***** Passage given *****

Patzek's investigation into the energy dynamics of ethanol production began two years ago, when he had the
students in his Berkeley freshman seminar calculate the fuel's energy balance as a class exercise.
Once the class took into account little-considered inputs like fossil fuels and other energy sources used
to extrude alcohol from corn, produce fertilizers and insecticides, transport crops and dispose of wastewater, they determined
that ethanol contains 65 percent less usable energy than is consumed in the process of making it.
Surprised at the results, Patzek began an exhaustive analysis of his own -- one that painted an even bleaker
picture of the ethanol industry's long-term sustainability.
"Taking grain apart, fermenting it, distilling it and extruding it uses a lot of fossil energy," he said.
"We are grasping at the solution that is by far the least efficient."
Patzek's report also highlights the potential environmental hazards of ethanol production.

***** Information provided *****

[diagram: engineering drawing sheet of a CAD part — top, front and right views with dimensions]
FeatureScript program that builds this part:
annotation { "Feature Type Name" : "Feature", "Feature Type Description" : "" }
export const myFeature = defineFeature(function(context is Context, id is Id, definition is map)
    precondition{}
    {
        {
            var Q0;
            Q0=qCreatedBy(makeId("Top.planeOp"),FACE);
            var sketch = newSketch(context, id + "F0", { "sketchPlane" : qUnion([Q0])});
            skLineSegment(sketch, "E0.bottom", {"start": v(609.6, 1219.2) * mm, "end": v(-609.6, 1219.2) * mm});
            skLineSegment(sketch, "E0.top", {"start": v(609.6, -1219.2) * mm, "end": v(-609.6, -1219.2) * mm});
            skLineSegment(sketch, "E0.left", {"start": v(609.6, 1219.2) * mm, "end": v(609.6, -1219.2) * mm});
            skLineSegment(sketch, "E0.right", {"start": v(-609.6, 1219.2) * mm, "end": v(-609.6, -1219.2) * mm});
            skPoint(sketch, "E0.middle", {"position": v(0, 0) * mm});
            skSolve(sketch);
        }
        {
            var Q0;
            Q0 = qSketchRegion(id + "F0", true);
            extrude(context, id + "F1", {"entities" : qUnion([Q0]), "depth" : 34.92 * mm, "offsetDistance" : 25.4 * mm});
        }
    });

*****
***** Information provided *****

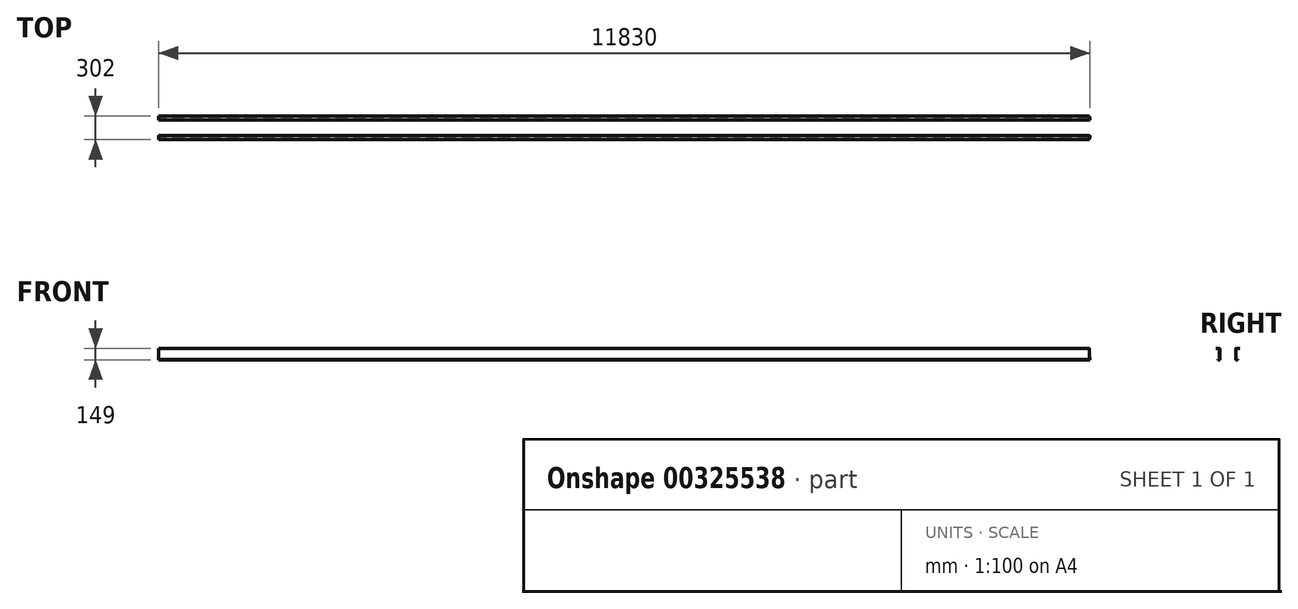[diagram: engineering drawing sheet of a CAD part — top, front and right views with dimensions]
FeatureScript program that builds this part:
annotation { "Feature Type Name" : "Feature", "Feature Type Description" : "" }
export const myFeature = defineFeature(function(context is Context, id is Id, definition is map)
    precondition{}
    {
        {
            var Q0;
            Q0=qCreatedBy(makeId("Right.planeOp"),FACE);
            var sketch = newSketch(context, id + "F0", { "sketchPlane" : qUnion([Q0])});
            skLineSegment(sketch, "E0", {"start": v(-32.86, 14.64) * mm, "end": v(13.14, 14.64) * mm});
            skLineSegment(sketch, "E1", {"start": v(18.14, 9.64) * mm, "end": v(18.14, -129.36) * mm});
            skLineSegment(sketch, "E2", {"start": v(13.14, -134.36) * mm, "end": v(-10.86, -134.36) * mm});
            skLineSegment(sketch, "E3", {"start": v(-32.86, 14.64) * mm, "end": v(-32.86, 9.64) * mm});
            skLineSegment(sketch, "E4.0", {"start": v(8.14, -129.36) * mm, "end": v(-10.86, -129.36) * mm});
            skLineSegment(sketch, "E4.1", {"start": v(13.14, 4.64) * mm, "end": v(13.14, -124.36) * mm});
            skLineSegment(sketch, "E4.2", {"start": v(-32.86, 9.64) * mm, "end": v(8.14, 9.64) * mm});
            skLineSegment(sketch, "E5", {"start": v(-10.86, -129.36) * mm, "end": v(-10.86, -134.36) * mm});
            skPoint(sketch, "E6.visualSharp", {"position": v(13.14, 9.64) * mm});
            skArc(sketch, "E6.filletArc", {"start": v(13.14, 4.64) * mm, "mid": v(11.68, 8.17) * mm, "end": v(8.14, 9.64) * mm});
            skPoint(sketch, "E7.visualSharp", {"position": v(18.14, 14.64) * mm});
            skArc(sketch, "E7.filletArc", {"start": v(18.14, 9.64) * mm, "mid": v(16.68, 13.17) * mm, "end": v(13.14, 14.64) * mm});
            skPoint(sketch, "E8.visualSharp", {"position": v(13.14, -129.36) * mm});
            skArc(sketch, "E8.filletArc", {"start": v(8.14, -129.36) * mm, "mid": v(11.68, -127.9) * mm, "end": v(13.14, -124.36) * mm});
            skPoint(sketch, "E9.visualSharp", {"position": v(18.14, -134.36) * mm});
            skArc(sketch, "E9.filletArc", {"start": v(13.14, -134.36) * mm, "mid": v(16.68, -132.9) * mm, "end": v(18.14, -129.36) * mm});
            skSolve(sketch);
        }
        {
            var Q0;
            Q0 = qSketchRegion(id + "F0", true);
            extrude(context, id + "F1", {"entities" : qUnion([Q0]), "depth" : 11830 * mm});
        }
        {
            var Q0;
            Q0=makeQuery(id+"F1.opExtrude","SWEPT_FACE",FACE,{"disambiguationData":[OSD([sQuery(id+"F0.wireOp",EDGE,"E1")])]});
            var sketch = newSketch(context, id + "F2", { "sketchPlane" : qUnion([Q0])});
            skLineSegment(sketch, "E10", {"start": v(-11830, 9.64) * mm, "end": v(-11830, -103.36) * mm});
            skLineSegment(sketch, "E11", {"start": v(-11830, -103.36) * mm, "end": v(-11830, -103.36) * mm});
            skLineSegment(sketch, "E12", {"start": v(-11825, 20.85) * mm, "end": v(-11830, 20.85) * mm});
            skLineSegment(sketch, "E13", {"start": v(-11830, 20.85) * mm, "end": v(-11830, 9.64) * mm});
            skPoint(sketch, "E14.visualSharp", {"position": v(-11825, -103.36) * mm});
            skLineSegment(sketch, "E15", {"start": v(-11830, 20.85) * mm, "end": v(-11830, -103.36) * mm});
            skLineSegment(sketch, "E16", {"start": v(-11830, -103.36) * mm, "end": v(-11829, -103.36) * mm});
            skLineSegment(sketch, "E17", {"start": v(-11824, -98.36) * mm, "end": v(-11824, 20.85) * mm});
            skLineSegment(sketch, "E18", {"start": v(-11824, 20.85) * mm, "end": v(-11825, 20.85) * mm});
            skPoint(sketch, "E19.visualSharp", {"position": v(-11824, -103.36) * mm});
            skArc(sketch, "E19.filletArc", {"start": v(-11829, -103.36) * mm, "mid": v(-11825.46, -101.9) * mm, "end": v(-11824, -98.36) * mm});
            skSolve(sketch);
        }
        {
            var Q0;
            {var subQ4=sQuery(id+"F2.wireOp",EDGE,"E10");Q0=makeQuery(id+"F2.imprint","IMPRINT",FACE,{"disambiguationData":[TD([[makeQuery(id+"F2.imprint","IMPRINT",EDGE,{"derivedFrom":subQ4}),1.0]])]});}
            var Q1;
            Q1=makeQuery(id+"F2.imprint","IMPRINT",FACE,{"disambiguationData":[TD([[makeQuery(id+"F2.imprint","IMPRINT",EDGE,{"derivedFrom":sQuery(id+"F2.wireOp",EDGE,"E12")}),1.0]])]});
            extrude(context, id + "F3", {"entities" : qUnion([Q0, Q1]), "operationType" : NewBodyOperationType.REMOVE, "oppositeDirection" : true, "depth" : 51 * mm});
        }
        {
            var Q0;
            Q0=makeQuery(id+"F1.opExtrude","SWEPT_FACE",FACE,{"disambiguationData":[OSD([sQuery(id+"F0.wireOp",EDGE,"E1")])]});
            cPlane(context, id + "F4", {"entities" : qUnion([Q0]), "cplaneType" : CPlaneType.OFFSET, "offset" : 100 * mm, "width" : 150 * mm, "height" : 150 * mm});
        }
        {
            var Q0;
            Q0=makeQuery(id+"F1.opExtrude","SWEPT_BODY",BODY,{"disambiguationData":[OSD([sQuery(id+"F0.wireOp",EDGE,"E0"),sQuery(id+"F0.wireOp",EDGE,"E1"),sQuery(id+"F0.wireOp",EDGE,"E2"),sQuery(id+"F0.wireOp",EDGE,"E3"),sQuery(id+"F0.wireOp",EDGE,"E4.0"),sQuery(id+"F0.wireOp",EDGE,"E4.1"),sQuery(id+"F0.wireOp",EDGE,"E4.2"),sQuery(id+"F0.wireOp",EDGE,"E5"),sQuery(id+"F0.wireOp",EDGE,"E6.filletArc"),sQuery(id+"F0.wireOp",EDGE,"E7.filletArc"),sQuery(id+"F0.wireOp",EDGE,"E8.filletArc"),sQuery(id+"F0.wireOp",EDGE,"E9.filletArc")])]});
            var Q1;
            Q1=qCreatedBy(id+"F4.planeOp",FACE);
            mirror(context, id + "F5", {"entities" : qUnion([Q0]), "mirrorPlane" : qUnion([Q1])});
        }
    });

*****

Exercise: Please write out the part of the ethanol energy passage between "Surprised at the" and "of ethanol production.", inclusive.

Solution to this exercise:
Surprised at the results, Patzek began an exhaustive analysis of his own -- one that painted an even bleaker
picture of the ethanol industry's long-term sustainability.
"Taking grain apart, fermenting it, distilling it and extruding it uses a lot of fossil energy," he said.
"We are grasping at the solution that is by far the least efficient."
Patzek's report also highlights the potential environmental hazards of ethanol production.